# Coordination Exercises (Orange - Purple - Blue - Green)..........



## Goldendragon7 (Oct 7, 2003)

Does anyone do them...... why or why not?

:asian:


----------



## Shodan (Oct 7, 2003)

Does this include something called a "coordination set"?  I have had 7 different Kenpo instructors in my 17 years studying the art and only one ever taught me something with the name "coordination" to it......that being the "coordination set".  I still practice that on my own from time to time but I am not sure why my current instructor or none of the others ever taught any more of that type of thing......I will ask!!

:asian:  :karate:


----------



## Brother John (Oct 7, 2003)

I practice the coordination sets, I & II.
They aren't an official part of the AKKI curiculum...
but I do them, cuz I likes'm.

Two is like proof that Billy Blanks wasn't the first to think of the "TaeBo" concept.   

Your Brother
John


----------



## Goldendragon7 (Oct 8, 2003)

> _Originally posted by Shodan _*
> Does this include something called a "coordination set"?  :asian:  :karate:
> *



No, The Coordination sets # 1 & 2 are different, true they work on coordination but different than what I am talking about.

This exercise is "initially" done from a training horse (a blocking exercise)

Example:
Orange Belt (100 possible combinations)
(a few of the 100 listed below)
1.  i - o
2.  d - o
3.  i - u
4.  u - o
5.  r-l -- l-r or r-r -- l-l
6.  innovations
-----------------------------
i = inward block
o = outward block
u = upward block
d = downward block
l = left arm
r = right arm

:asian:


----------



## Shodan (Oct 8, 2003)

Recorded data:
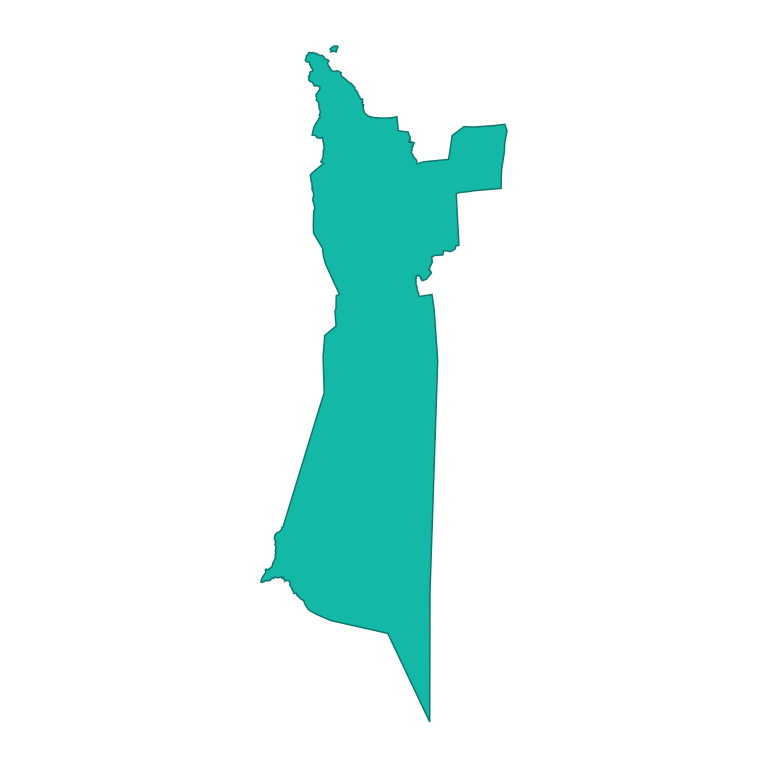 Þingeyjarsveit, Norðurland eystra, Iceland
{"feature_id": "244011B2873245088627", "entity_name": "Þingeyjarsveit", "entity_type": "district", "adm_level": 2, "iso_a3": "ISL", "parent_name": "Iceland", "parent_adm1": "Norðurland eystra", "projection": "albers", "projection_center": [-17.794, 65.291], "detail": "fine", "context": "isolated", "style": "filled", "palette": "teal", "viewbox_px": 768, "rotation_deg": 0, "n_neighbors": 0, "source": "geoboundaries", "source_scale": "gbopen_adm2", "svg_char_len": 5978}
<svg xmlns="http://www.w3.org/2000/svg" viewBox="0 0 768 768"><path d="M396.9,116.7L393.4,117.5L389.1,118.0L382.9,118.1L373.9,117.6L368.1,116.2L367.8,115.4L366.7,115.1L366.3,114.3L365.1,113.4L364.1,112.0L363.7,109.5L363.0,109.0L363.0,108.1L363.3,107.5L363.2,106.4L363.4,105.8L363.0,106.0L362.7,105.8L362.6,105.4L363.1,104.6L362.5,104.5L362.1,103.7L362.2,103.2L362.6,102.7L362.4,102.5L362.4,102.3L362.8,102.0L362.2,101.0L362.7,99.8L362.4,99.6L362.3,99.0L361.4,99.3L360.5,98.6L359.2,96.1L358.0,94.5L357.9,93.2L357.3,92.5L356.7,90.7L355.8,90.4L355.0,89.5L354.8,88.7L354.8,87.3L353.7,86.6L352.7,85.1L351.2,83.6L348.4,81.8L344.6,78.4L341.8,76.5L340.7,74.0L340.9,73.2L341.2,72.8L340.2,72.4L339.8,71.6L337.1,70.8L335.9,71.1L332.8,71.4L330.9,69.6L330.0,68.7L330.1,67.5L329.0,66.6L328.5,65.9L327.7,63.8L327.6,63.0L327.8,62.1L328.4,61.7L328.9,61.1L328.0,59.9L325.3,59.2L324.1,57.1L323.2,56.4L322.2,55.3L319.5,55.5L318.5,54.5L316.6,54.0L315.9,53.2L314.3,53.6L313.6,53.3L313.3,52.9L313.4,52.6L310.7,52.9L309.4,52.4L308.8,52.7L308.3,53.9L307.4,55.1L306.6,55.6L306.2,56.9L306.2,58.0L305.4,59.8L305.3,60.3L305.5,60.7L306.3,61.5L307.8,62.1L309.2,62.1L309.6,62.7L309.5,63.6L309.7,64.5L310.7,65.8L310.6,66.5L311.0,66.9L311.4,68.1L312.4,68.8L312.5,69.5L313.0,70.6L313.0,70.9L312.6,71.2L310.1,71.9L309.6,73.4L309.6,73.9L310.1,74.7L309.8,75.7L308.5,76.2L308.9,77.3L308.6,79.8L310.0,81.5L312.0,81.9L313.7,84.5L314.1,85.8L315.1,86.0L317.2,85.6L320.1,87.4L319.6,89.8L318.3,91.4L317.7,92.8L316.3,94.0L316.1,94.2L316.1,94.6L316.2,96.2L316.7,98.1L316.7,98.6L316.2,100.1L317.8,101.4L318.5,102.7L318.6,103.1L318.5,104.4L319.0,105.6L319.2,108.7L319.3,109.2L319.8,109.5L320.2,111.0L320.3,112.1L320.0,113.5L319.3,114.9L319.3,115.3L320.0,116.5L319.5,117.8L318.6,119.0L318.3,120.0L315.9,123.2L314.3,126.5L313.1,130.2L312.1,135.1L314.1,135.3L315.4,135.7L316.3,136.3L316.9,137.6L317.7,138.0L318.7,137.9L320.7,138.4L322.5,137.2L324.2,147.3L323.3,151.0L323.2,152.2L323.4,153.1L323.0,157.6L322.4,159.0L321.4,160.6L320.8,162.0L322.7,162.9L323.4,163.6L314.3,171.1L311.2,173.9L310.3,175.0L311.4,182.2L311.9,182.9L312.0,183.6L311.9,185.0L312.2,186.0L312.3,186.7L312.0,187.2L312.2,187.5L312.4,187.7L312.3,187.9L312.5,187.9L312.4,188.3L312.6,188.5L312.7,189.1L312.4,189.4L312.1,189.2L312.1,189.8L312.7,190.3L313.0,191.2L313.0,191.8L313.6,193.5L313.5,194.5L313.6,195.2L313.5,195.6L313.7,196.6L313.0,197.4L313.2,197.9L312.8,199.1L312.9,199.9L312.8,200.1L313.1,200.5L313.0,201.0L315.0,208.5L313.8,210.9L313.6,213.9L313.3,226.5L313.6,233.4L322.4,248.0L323.5,256.5L325.7,264.3L339.4,294.2L336.3,295.7L336.0,305.2L336.2,306.2L336.1,307.1L335.7,309.3L335.0,311.5L336.0,325.2L336.0,326.1L324.8,335.4L323.1,356.4L324.2,392.8L319.7,407.1L283.0,527.0L282.3,527.1L281.8,527.9L281.7,528.2L281.8,528.6L281.1,530.3L280.4,530.6L279.9,531.4L278.9,532.2L277.1,532.5L274.8,535.2L274.7,536.5L274.5,537.0L274.7,537.6L274.4,538.1L274.4,539.4L274.6,539.9L275.6,540.8L276.0,541.4L275.9,541.7L275.3,542.2L275.2,542.9L275.8,544.0L275.0,544.7L274.9,545.1L276.5,546.6L276.2,547.5L275.7,547.9L275.7,550.3L275.2,550.9L276.1,552.3L276.0,552.7L275.4,553.2L275.4,553.5L275.6,554.2L275.1,555.1L275.3,555.9L275.2,557.8L275.8,558.5L274.5,559.4L274.3,560.7L273.9,561.0L273.7,562.0L272.8,562.9L272.7,563.2L272.7,564.4L271.6,567.3L269.2,568.6L268.0,569.9L267.3,569.9L266.5,569.1L265.4,569.4L265.4,569.6L265.7,571.0L265.4,573.2L263.8,575.1L263.1,576.5L262.4,577.3L262.0,578.0L261.9,579.3L261.0,580.4L261.1,581.8L261.2,582.1L261.2,582.3L261.9,582.4L264.4,581.6L264.9,580.7L265.8,580.8L266.5,580.5L267.0,580.8L268.7,580.8L269.6,580.3L270.3,580.4L270.6,580.1L270.9,579.2L271.3,578.7L272.2,578.1L273.7,578.4L274.8,577.2L275.5,576.9L276.9,577.8L279.1,577.6L280.0,576.9L280.9,577.2L281.7,576.9L281.9,577.3L281.7,578.1L282.0,578.3L283.8,577.5L283.9,577.8L283.7,578.3L283.7,579.0L284.5,579.8L285.7,580.2L285.7,580.6L285.3,581.0L287.1,580.5L288.9,580.8L289.5,581.9L290.2,582.3L290.1,583.0L290.1,583.8L289.7,584.8L289.7,585.2L290.0,585.7L290.6,585.9L291.0,586.3L291.1,587.0L291.6,587.8L291.6,588.3L292.0,588.8L292.1,589.8L292.8,590.5L293.0,591.0L293.4,591.2L293.8,593.4L294.5,593.7L295.6,593.3L296.4,593.5L297.0,594.1L296.8,595.1L297.6,596.0L298.5,596.3L300.0,598.3L301.9,599.7L303.4,600.2L305.5,605.3L308.5,609.6L310.3,610.9L315.8,614.0L330.9,620.6L387.8,633.4L429.7,721.9L430.0,591.3L437.7,360.6L434.1,309.0L432.0,294.5L419.2,296.5L418.2,292.4L417.1,290.0L417.1,287.9L415.7,282.7L416.0,282.6L416.1,281.9L415.5,279.2L416.4,278.6L416.1,277.3L416.1,276.6L416.8,275.4L417.3,275.3L417.7,275.7L417.9,275.5L418.1,275.9L419.3,275.7L419.5,276.5L420.7,277.3L420.7,277.8L420.9,278.1L420.7,278.3L421.2,279.2L421.2,279.6L421.5,280.1L422.7,280.6L426.5,279.1L431.3,273.1L431.3,272.9L431.0,272.5L431.2,272.3L431.0,272.2L430.9,271.7L430.2,271.2L429.9,270.3L429.7,270.3L429.7,270.0L428.8,269.6L432.2,262.4L431.8,256.7L433.3,256.3L434.3,255.5L442.8,254.9L443.4,252.3L443.5,250.8L445.7,250.7L450.6,251.6L453.6,249.8L454.3,249.7L454.8,249.4L455.5,247.9L455.5,246.7L455.8,246.1L458.9,245.2L456.2,193.6L459.9,192.4L468.9,191.6L473.9,190.7L501.1,188.4L501.4,175.0L501.6,171.9L501.5,170.4L504.3,152.2L504.6,145.4L504.9,141.9L507.0,130.8L504.8,124.3L494.4,125.6L472.7,127.1L464.1,126.6L452.2,135.5L448.6,159.4L424.8,161.7L421.2,162.5L417.1,163.9L416.6,162.6L416.8,161.4L416.0,159.5L415.4,159.0L415.2,158.5L414.6,158.4L413.2,156.1L412.8,155.7L412.7,154.8L412.6,154.4L411.6,153.5L411.5,153.3L411.5,152.7L411.3,152.5L411.4,151.3L412.0,150.4L412.0,149.4L411.7,148.6L411.8,148.3L412.4,147.5L412.3,147.1L412.3,146.8L412.9,146.4L412.6,145.9L412.7,145.5L413.5,144.7L413.8,143.4L414.3,143.0L410.9,141.5L410.9,142.7L408.7,142.1L409.4,140.1L410.2,139.5L410.3,139.2L410.0,136.7L409.1,135.4L408.3,132.1L400.1,131.0L397.7,130.3L398.1,128.4L396.9,116.7ZM337.5,46.1L333.9,46.1L331.6,47.6L330.1,49.2L330.5,49.7L330.6,50.2L331.0,50.7L331.1,51.5L330.9,51.8L334.3,51.1L334.9,51.5L335.7,51.5L335.7,51.8L336.1,52.0L336.9,49.6L336.9,48.8L337.9,47.3L337.5,46.1Z" fill="#14b8a6" stroke="#0f766e" stroke-width="1.5"/></svg>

Work to complete:
Write the next part of the forum thread on Kenpo coordination exercises, picking up right after its last line.

Output below:
Okay- I guess not then.......the only thing I can think of that is similar is something we do called the "Star Block" which is upward, inward, extended outward, downward, back elbow, pushdown, chamber.  We do this on alternating sides.

  :asian:  :karate:


----------



## Goldendragon7 (Oct 8, 2003)

> _Originally posted by Shodan _*
> Okay- I guess not then.......the only thing I can think of that is similar is something we do called the "Star Block" which is upward, inward, extended outward, downward, back elbow, pushdown, chamber. We do this on alternating sides. :asian: :karate: *



The Blocking Set # 1 and the "Star Block" are yet different drills.  I'll talk more about these in another post.

:asian:


----------



## Kenpomachine (Oct 8, 2003)

We do sometimes something similar, with the instructor calling the blocks out on the fly. It's also done on a horse stance, but I don't think they're preset or anything.

Is it near to your coordination exercises?


----------



## Michael Billings (Oct 8, 2003)

... as well as the leg exercises.  Of course I do not do them enough.

Suggestions or variations anyone?  Or do they need a bit more defining by GD7, Seig or Tess?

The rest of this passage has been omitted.